Jointly developed by Large Diameter Drilling and MENCK, the StabFrame stabilizes piles in all depths required for underwater pile driving. Its hydraulic release mechanism allows the pile to be driven further into the seabed before opening the frame and can be adjusted to unpredictable and challenging seabed conditions.

Ulterra bit sets record in Granite Wash play

A new 12 1/4-in. U616M, six-blade matrix PDC bit with 16-mm cutters recently set a Roger Mills County footage record in western Oklahoma. The Ulterra bit drilled 7,065 ft (2,153 meters) from surface casing down to a depth of 8,115 ft (2,473 meters), saving the operator an estimated $44,500 vs the closest offset and $88,500 vs the average of five offset wells.

This generation U616M is the result of extensive bit design and cutter testing in the Granite Wash play. Ryan Wedel, Ulterra applications engineering supervisor, notes that the bit has significant durability in transitional drilling. “This allows the bit to maintain a high rate of penetration throughout the interval in a variety of interbedded formations,” he said.

The U616M has set multiple footage records in the Granite Wash play.

Linear gel fluid system meets Canada’s water conservation requirements to hydraulically fracture shallow-gas wells

A Baker Hughes fit-for-purpose linear gel fluid system enabled a Canadian operator to hydraulically fracture two shallow gas wells while complying with a government directive concerning water conservation.

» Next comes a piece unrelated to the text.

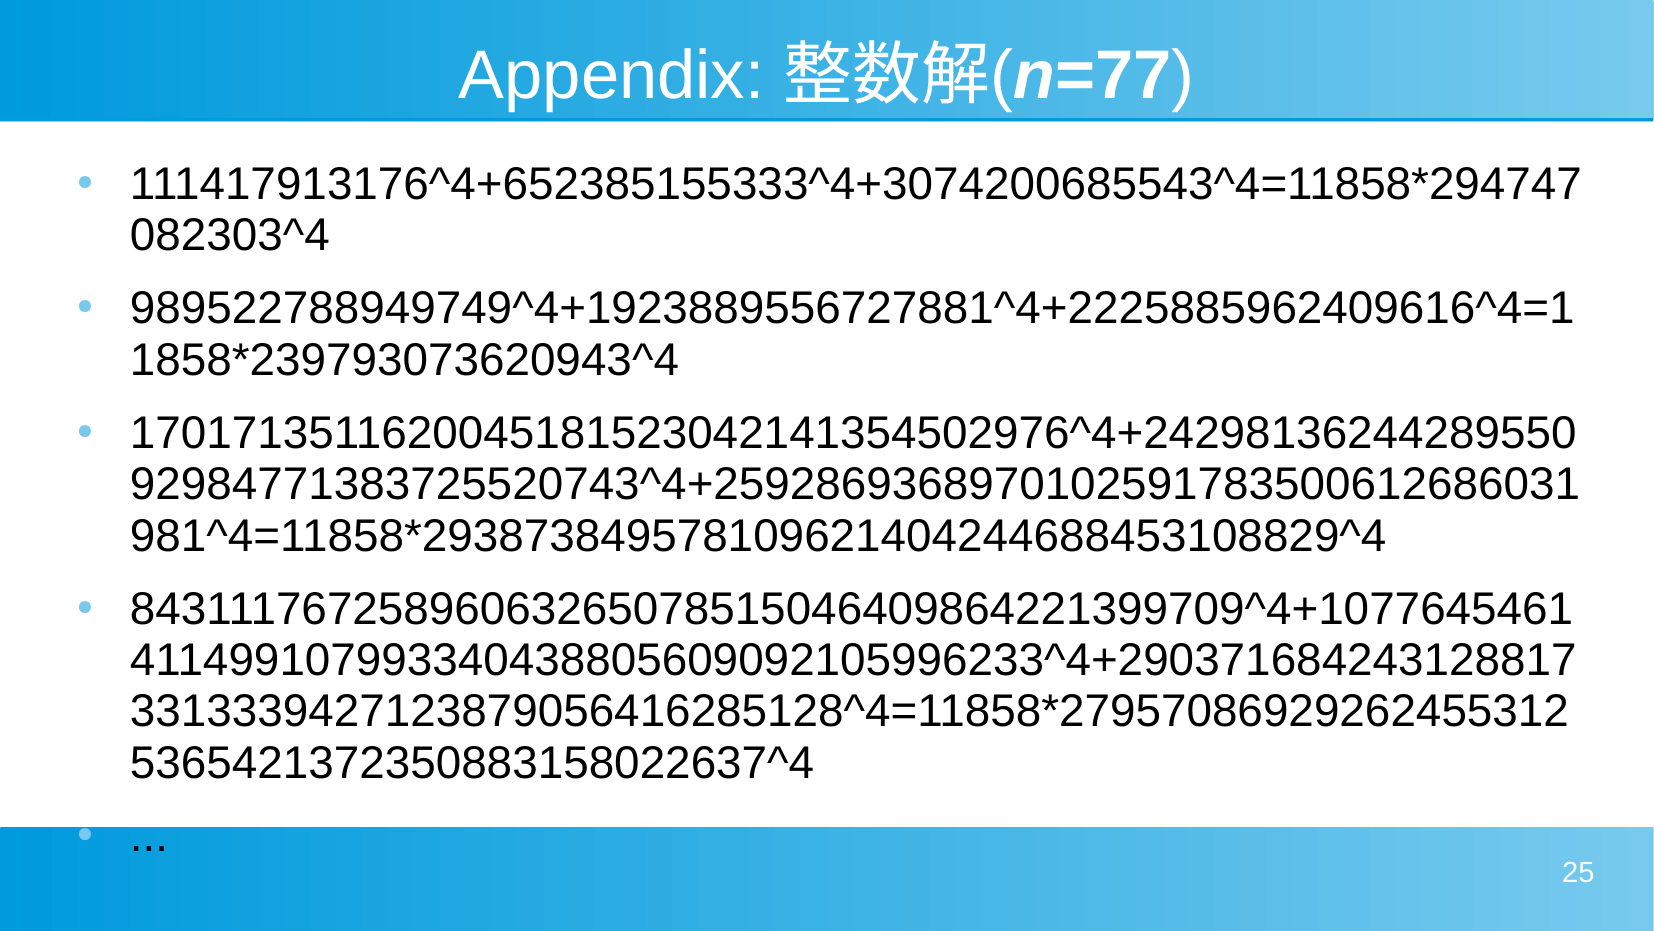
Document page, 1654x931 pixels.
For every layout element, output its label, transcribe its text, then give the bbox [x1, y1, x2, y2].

list 111417913176^4+652385155333^4+3074200685543^4=11858*294747082303^4 989522788949749^4+1923889556727881^4+2225885962409616^4=11858*239793073620943^4 1701713511620045181523042141354502976^4+2429813624428955092984771383725520743^4+2592869368970102591783500612686031981^4=11858*293873849578109621404244688453108829^4 84311176725896063265078515046409864221399709^4+1077645461411499107993340438805609092105996233^4+2903716842431288173313339427123879056416285128^4=11858*279570869292624553125365421372350883158022637^4 ... [59, 121, 1595, 857]
title Appendix: 整数解(n=77) [59, 29, 1595, 108]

Late last year, Baker Hughes fractured two vertical wells in Central Alberta, Canada. The wells targeted the Ardley and Edmonton Sands gas formations between 590 ft (180 meters) and 968 ft (295 meters) total vertical depth.

The groundwater base at these locations is approximately 984 ft (300 meters) below ground level. Because these zones are above the potable water table, Baker Hughes needed to comply with the Alberta Base Ground Water Protection regulations outlined by the Energy Resources Conservation Board’s Directive 27.

Directive 27 states that only acceptable fracturing fluids are permitted to reduce the risk of contamination of the groundwater. Fracturing a shallow gas well within a 656-ft (200-meter) lateral from a water well also is prohibited under the same directive.

The company stimulated each of the eight zones (four per well) with five tons of 20/40 sand pumped with a fit-for-purpose linear gel fluid system. The system was energized with carbon dioxide to assist in the treatment of flowback water and to reduce the volume of fresh water required. The team emulsified the system using 75% CO2.

“Records suggest that using CO2 emulsions provide better production results than nitrogen foams when stimulating these formations,” Stephanie Cartwright, alliance specialist in fracturing for Baker Hughes in Canada, said.

The company used about 4,994 cu ft (140 cu meters) less fresh water in the stimulation treatments by emulsifying the linear gel system.